Data entries
————
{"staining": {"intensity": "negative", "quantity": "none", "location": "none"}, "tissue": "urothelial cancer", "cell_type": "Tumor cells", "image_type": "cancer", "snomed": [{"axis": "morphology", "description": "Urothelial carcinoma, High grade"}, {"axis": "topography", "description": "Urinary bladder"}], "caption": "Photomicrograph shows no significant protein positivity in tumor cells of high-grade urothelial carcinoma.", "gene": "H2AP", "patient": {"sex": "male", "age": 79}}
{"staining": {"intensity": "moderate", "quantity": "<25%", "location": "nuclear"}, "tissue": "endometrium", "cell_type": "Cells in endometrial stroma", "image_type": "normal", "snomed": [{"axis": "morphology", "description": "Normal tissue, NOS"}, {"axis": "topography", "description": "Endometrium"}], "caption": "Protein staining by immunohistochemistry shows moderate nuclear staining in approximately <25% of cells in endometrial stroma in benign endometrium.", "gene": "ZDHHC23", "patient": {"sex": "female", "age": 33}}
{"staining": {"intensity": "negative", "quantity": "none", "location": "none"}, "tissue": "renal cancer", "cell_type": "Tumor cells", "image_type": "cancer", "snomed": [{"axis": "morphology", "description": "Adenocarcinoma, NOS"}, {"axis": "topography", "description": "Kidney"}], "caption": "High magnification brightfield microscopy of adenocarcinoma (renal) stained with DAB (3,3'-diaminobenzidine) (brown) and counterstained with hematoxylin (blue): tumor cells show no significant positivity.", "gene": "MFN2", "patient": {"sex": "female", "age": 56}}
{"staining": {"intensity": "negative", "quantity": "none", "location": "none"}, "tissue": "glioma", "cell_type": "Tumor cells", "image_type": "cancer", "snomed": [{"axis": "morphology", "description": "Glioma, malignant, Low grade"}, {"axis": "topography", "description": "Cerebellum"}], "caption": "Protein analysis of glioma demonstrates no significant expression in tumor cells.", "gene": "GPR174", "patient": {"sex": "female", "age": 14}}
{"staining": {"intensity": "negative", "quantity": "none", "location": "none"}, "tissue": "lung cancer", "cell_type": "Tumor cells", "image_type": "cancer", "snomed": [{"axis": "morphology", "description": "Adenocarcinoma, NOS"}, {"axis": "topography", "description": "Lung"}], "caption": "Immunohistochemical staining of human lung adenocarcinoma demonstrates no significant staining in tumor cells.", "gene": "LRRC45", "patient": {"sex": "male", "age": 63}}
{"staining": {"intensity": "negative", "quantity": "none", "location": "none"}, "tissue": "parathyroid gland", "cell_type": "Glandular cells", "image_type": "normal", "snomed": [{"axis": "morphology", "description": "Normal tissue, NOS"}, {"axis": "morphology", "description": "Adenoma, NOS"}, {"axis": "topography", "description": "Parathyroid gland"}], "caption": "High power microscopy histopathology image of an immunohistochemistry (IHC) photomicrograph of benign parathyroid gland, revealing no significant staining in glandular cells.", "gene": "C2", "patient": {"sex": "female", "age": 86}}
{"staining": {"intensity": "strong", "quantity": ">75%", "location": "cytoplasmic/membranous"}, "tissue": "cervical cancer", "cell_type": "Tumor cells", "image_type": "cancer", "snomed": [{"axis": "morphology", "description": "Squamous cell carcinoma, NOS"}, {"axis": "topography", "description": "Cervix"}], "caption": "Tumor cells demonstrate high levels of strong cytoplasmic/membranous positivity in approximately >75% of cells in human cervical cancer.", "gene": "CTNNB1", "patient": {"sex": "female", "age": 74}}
————
PROBLEM DETAILS
Across all lines of the data above, count those that contain the word "adenocarcinoma", giving the number without further comment.

OUTPUT FOR THIS EXERCISE
2